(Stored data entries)
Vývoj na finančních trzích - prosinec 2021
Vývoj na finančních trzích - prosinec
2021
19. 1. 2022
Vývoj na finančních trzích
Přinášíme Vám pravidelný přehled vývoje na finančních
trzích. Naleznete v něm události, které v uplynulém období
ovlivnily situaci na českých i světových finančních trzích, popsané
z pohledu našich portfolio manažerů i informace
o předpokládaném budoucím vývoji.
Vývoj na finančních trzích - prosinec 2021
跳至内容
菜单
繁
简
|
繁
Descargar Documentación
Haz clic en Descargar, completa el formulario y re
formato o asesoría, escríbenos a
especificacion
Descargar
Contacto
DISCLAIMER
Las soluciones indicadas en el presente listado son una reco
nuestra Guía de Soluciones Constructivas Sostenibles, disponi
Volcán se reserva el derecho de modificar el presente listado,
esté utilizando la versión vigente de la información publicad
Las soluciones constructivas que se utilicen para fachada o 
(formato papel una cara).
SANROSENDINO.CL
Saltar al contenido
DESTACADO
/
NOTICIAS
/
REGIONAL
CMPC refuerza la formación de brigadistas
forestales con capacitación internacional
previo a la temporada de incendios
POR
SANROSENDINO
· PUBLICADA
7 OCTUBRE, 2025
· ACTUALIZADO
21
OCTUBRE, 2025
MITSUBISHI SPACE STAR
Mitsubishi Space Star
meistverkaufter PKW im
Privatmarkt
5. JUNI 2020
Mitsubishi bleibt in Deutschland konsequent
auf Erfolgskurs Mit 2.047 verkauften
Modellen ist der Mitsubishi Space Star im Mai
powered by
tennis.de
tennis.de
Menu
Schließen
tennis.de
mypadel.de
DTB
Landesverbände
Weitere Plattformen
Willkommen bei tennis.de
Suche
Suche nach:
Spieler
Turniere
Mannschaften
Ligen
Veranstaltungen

---

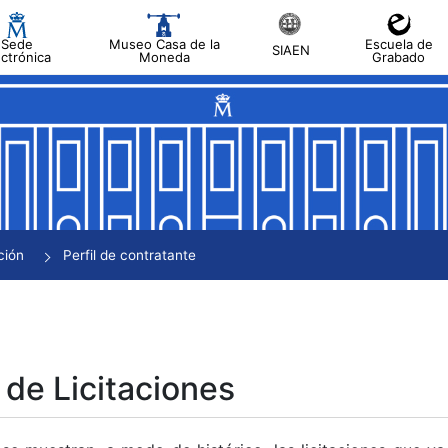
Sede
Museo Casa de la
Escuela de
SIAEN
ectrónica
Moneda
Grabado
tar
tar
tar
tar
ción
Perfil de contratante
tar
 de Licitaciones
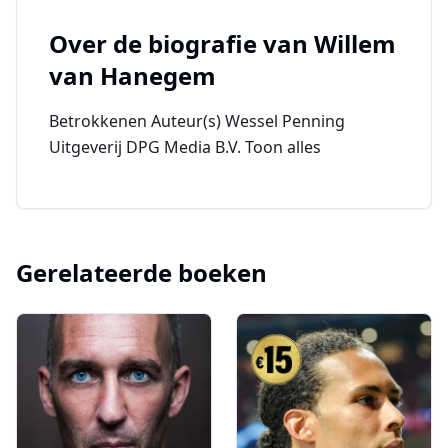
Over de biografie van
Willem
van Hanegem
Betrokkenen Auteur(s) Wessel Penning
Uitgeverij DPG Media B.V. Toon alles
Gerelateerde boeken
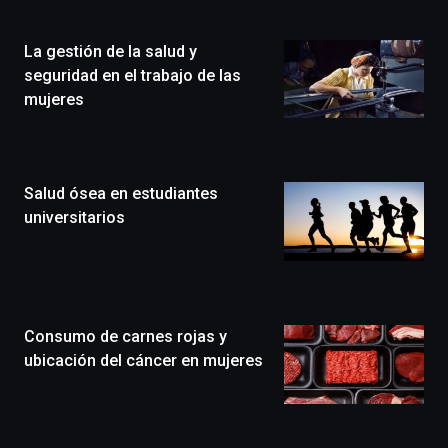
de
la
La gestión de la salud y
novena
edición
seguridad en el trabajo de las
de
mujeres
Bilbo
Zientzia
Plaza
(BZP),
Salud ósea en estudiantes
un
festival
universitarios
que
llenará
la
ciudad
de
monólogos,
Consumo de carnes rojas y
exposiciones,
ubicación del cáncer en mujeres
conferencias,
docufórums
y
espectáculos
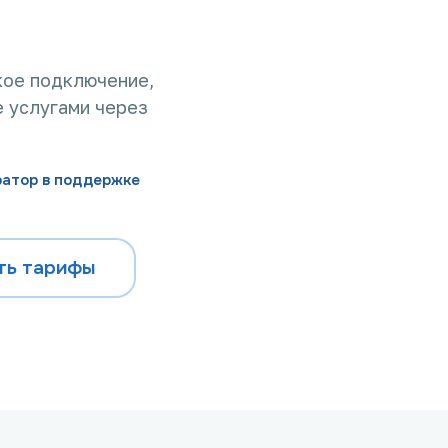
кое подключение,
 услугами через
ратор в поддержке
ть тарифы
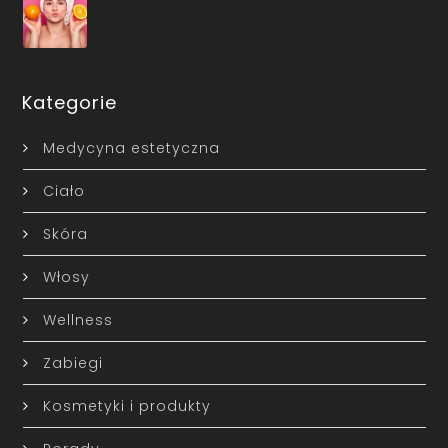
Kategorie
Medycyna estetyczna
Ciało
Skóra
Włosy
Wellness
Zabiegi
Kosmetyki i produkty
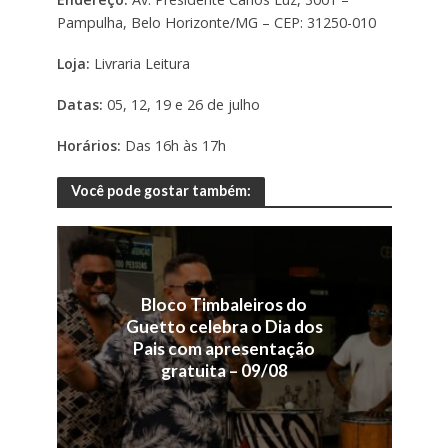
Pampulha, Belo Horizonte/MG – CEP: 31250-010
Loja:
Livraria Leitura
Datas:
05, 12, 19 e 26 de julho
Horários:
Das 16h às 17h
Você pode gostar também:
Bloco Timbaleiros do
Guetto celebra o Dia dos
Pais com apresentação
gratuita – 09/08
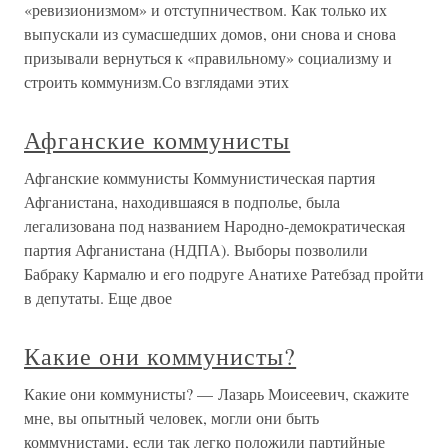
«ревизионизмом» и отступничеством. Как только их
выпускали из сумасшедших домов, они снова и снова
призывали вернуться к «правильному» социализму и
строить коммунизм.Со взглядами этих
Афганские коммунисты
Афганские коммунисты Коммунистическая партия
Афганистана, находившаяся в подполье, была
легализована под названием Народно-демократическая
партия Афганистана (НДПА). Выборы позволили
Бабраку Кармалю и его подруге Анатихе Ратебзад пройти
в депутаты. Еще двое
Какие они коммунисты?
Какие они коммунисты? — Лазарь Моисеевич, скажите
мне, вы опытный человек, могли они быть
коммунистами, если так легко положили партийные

==

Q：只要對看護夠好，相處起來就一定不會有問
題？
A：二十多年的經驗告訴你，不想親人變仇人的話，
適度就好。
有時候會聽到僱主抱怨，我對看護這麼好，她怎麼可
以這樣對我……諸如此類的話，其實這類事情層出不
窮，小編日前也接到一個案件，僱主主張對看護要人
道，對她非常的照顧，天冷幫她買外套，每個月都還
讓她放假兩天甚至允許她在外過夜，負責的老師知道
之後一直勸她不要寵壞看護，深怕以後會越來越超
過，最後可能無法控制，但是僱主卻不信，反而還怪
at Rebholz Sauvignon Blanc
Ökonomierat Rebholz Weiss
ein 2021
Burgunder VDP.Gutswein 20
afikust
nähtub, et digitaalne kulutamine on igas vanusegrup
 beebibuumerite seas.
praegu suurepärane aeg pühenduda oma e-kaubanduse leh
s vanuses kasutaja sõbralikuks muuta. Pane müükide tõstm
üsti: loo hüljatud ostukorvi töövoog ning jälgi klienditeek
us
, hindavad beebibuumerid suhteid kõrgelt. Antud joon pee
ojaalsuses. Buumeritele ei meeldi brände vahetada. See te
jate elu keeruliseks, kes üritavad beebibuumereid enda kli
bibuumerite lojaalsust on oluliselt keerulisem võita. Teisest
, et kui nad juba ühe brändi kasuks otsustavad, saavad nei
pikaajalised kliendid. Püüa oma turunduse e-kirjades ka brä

> Problem to work on
Copy the lines of the items above exactly, starting at the line containing "Q：只要對看護夠好，相處起來就一定不會有問" and ending at the line containing "pikaajalised kliendid. Püüa".

> Output for this exercise
Q：只要對看護夠好，相處起來就一定不會有問
題？
A：二十多年的經驗告訴你，不想親人變仇人的話，
適度就好。
有時候會聽到僱主抱怨，我對看護這麼好，她怎麼可
以這樣對我……諸如此類的話，其實這類事情層出不
窮，小編日前也接到一個案件，僱主主張對看護要人
道，對她非常的照顧，天冷幫她買外套，每個月都還
讓她放假兩天甚至允許她在外過夜，負責的老師知道
之後一直勸她不要寵壞看護，深怕以後會越來越超
過，最後可能無法控制，但是僱主卻不信，反而還怪
at Rebholz Sauvignon Blanc
Ökonomierat Rebholz Weiss
ein 2021
Burgunder VDP.Gutswein 20
afikust
nähtub, et digitaalne kulutamine on igas vanusegrup
 beebibuumerite seas.
praegu suurepärane aeg pühenduda oma e-kaubanduse leh
s vanuses kasutaja sõbralikuks muuta. Pane müükide tõstm
üsti: loo hüljatud ostukorvi töövoog ning jälgi klienditeek
us
, hindavad beebibuumerid suhteid kõrgelt. Antud joon pee
ojaalsuses. Buumeritele ei meeldi brände vahetada. See te
jate elu keeruliseks, kes üritavad beebibuumereid enda kli
bibuumerite lojaalsust on oluliselt keerulisem võita. Teisest
, et kui nad juba ühe brändi kasuks otsustavad, saavad nei
pikaajalised kliendid. Püüa oma turunduse e-kirjades ka brä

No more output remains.